Given entries

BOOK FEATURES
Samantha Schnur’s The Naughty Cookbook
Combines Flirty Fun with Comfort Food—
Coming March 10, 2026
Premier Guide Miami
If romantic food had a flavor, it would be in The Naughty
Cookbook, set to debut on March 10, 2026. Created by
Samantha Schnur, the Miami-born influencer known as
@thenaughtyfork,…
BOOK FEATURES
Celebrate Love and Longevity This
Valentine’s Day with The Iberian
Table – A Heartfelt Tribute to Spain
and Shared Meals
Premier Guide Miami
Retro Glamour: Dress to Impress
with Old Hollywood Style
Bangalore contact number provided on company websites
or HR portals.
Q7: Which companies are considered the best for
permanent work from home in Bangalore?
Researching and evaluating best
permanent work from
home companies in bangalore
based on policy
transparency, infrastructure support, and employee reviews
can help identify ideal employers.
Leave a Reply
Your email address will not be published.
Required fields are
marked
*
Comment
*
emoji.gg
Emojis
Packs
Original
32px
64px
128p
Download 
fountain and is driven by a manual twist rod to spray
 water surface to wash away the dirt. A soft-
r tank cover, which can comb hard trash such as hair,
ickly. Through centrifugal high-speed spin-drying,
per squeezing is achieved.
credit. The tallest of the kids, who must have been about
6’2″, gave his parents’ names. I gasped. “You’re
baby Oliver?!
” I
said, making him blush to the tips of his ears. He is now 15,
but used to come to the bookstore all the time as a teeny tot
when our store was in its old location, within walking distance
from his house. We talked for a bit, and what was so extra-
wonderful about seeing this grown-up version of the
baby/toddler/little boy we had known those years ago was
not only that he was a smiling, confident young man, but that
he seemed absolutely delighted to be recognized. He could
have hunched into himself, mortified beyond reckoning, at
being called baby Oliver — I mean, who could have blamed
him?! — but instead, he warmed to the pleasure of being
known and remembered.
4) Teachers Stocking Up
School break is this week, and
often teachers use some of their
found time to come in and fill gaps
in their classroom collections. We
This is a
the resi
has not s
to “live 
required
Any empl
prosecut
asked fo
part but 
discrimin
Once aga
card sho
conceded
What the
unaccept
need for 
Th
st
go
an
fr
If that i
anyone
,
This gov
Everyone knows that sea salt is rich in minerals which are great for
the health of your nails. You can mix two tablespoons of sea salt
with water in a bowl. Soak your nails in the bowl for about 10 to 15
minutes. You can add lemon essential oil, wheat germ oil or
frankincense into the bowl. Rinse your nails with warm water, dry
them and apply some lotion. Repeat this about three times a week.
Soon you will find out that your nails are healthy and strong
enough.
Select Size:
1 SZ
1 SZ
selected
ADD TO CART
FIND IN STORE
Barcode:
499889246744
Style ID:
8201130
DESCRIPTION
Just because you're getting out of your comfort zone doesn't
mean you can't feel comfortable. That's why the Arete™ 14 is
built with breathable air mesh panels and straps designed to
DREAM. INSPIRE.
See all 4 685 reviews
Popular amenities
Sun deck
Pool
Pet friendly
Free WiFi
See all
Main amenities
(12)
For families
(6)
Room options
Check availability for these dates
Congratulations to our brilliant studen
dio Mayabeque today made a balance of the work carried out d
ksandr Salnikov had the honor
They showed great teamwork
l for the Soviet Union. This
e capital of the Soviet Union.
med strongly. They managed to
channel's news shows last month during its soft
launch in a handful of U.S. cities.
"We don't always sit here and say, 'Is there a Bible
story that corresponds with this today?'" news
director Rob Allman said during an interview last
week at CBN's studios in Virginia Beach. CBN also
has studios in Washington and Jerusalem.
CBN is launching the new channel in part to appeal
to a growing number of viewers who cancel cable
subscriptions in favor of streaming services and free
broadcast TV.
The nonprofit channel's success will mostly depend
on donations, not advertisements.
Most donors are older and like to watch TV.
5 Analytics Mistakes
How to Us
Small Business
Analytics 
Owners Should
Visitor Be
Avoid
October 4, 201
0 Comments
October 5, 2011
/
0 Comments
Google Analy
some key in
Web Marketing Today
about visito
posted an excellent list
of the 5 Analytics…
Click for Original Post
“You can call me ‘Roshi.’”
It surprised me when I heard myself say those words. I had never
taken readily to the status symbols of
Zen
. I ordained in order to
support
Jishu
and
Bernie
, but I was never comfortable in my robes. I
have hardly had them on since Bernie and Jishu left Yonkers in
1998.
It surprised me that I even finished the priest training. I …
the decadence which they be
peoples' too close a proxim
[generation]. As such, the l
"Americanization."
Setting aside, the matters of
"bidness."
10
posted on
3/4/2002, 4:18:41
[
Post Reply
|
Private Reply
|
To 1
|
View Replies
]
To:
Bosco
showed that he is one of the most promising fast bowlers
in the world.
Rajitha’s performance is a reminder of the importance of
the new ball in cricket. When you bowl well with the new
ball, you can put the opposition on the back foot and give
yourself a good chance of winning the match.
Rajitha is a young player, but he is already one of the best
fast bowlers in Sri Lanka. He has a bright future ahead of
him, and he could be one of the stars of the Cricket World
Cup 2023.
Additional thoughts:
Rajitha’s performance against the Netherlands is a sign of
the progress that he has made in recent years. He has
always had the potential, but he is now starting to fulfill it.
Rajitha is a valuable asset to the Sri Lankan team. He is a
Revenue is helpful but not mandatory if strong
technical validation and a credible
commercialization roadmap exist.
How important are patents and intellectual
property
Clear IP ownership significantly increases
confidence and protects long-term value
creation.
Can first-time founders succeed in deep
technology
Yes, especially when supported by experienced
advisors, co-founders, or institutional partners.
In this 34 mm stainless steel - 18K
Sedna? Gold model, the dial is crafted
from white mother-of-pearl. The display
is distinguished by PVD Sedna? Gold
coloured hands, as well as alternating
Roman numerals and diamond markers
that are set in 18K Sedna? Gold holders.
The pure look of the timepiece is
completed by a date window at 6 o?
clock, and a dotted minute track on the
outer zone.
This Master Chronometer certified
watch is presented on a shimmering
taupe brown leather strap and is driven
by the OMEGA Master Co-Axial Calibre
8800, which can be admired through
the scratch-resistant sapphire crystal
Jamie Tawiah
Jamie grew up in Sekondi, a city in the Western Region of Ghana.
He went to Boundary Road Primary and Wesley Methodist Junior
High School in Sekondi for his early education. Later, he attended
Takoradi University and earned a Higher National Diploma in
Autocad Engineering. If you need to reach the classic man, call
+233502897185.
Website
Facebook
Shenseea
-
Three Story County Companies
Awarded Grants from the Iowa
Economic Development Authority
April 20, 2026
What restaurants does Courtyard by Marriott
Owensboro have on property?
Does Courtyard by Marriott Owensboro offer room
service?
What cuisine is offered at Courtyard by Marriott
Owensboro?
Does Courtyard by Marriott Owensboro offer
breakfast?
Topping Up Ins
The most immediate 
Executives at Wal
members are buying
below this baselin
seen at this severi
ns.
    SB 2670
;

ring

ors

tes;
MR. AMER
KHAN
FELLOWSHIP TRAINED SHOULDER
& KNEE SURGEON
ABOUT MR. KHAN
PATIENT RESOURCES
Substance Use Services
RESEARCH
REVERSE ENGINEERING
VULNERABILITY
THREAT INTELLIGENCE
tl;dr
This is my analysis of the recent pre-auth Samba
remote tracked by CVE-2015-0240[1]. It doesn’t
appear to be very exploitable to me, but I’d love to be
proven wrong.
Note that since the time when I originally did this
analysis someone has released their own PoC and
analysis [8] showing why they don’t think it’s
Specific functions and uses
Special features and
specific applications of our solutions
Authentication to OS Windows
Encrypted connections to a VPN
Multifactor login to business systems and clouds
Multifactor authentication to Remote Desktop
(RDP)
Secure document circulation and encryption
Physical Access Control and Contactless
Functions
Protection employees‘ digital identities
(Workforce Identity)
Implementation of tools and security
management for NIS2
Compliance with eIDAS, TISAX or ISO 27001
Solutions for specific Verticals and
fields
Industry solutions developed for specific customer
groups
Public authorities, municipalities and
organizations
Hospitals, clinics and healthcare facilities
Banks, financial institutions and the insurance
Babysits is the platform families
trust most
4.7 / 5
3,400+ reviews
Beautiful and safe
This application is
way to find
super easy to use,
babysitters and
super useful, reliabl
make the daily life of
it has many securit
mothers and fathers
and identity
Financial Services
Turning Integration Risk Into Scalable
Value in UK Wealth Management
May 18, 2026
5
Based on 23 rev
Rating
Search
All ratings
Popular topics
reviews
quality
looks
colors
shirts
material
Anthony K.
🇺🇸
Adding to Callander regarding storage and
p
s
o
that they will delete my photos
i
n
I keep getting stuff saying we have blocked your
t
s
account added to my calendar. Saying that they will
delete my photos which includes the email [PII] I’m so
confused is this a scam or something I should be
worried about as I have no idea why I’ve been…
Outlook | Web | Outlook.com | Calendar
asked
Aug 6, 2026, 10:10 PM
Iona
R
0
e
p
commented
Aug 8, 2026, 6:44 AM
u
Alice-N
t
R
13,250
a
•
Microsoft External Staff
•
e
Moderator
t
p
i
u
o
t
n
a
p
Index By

To do
In the listing above, find the line with "has studios in Washington and Jerusalem." and the line with "October 4, 201"; set down exactly those two lines and every line between them, nothing more.

Written response
has studios in Washington and Jerusalem.
CBN is launching the new channel in part to appeal
to a growing number of viewers who cancel cable
subscriptions in favor of streaming services and free
broadcast TV.
The nonprofit channel's success will mostly depend
on donations, not advertisements.
Most donors are older and like to watch TV.
5 Analytics Mistakes
How to Us
Small Business
Analytics 
Owners Should
Visitor Be
Avoid
October 4, 201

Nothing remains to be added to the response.